In horses, amikacin is FDA-approved for uterine infections (such as endometriosis and pyometra) when caused by susceptible bacteria. It is also used in topical medication for the eyes and arthroscopic lavage; when combined with a cephalosporin, is used to treat subcutaneous infections that are caused by Staphylococcus. For infections in the limbs or joints, it is often administered with a cephalosporin via limb perfusion directly into the limb or injected into the joint. Amikacin is also injected into the joints with the anti-arthritic medication Adequan in order to prevent infection.
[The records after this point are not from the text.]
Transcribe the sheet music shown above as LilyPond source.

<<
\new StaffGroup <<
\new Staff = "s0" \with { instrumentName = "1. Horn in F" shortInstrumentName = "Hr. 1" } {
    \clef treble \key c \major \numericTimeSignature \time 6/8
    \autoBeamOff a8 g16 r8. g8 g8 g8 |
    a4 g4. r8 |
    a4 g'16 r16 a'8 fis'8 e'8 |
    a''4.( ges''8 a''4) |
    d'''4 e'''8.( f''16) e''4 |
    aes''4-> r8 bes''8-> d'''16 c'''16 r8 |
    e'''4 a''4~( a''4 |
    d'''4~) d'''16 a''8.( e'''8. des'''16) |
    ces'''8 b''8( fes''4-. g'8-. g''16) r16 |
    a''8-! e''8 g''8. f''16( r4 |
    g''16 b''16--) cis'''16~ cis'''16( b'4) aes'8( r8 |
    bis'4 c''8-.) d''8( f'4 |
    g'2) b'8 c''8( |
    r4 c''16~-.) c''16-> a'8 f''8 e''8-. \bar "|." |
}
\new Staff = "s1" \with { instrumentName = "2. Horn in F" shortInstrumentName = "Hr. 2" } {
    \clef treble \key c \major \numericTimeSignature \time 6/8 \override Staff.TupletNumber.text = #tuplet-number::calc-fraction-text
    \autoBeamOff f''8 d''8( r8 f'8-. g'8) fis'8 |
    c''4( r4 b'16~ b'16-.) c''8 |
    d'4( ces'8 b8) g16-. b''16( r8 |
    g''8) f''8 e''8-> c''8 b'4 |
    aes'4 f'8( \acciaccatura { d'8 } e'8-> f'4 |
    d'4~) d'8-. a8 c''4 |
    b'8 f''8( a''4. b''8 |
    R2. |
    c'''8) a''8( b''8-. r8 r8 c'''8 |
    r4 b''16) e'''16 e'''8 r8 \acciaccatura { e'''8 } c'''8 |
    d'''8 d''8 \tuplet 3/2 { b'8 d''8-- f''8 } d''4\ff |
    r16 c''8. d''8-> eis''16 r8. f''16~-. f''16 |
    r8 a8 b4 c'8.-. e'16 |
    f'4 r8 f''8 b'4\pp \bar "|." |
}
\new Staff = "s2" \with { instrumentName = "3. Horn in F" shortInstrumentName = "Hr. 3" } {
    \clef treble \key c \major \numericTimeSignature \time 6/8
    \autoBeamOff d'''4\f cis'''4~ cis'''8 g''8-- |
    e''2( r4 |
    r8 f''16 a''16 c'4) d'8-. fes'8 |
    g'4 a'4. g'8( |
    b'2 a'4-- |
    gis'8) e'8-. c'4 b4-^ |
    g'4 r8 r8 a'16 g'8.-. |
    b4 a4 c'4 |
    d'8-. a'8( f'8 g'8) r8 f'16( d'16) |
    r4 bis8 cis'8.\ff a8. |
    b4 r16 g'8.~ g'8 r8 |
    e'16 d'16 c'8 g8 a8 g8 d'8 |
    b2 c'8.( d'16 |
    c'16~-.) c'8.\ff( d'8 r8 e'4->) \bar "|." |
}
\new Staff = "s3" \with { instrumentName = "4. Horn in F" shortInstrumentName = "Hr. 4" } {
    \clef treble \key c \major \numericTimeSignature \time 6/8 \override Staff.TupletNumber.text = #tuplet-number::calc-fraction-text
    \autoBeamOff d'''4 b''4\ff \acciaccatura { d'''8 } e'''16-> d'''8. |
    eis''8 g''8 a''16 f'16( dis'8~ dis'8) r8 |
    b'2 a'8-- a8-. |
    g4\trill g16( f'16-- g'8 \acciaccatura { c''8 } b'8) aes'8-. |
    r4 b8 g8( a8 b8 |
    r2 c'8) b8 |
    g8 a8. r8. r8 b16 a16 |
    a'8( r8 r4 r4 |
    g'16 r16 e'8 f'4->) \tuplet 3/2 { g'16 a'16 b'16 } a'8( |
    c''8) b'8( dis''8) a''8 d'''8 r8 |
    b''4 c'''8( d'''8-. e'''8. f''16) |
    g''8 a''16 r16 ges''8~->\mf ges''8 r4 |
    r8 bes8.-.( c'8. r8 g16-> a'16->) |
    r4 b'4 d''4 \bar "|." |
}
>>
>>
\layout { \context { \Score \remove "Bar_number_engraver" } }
Side effects in animals include nephrotoxicity, ototoxicity, and allergic reactions at IM injection sites. Cats tend to be more sensitive to the vestibular damage caused by ototoxicity. Less frequent side effects include neuromuscular blockade, facial edema, and peripheral neuropathy.

The half-life in most animals is one to two hours.

Treating overdoses of amikacin requires kidney dialysis or peritoneal dialysis, which reduce serum concentrations of amikacin, and/or penicillins, some of which can form complexes with amikacin that deactivate it.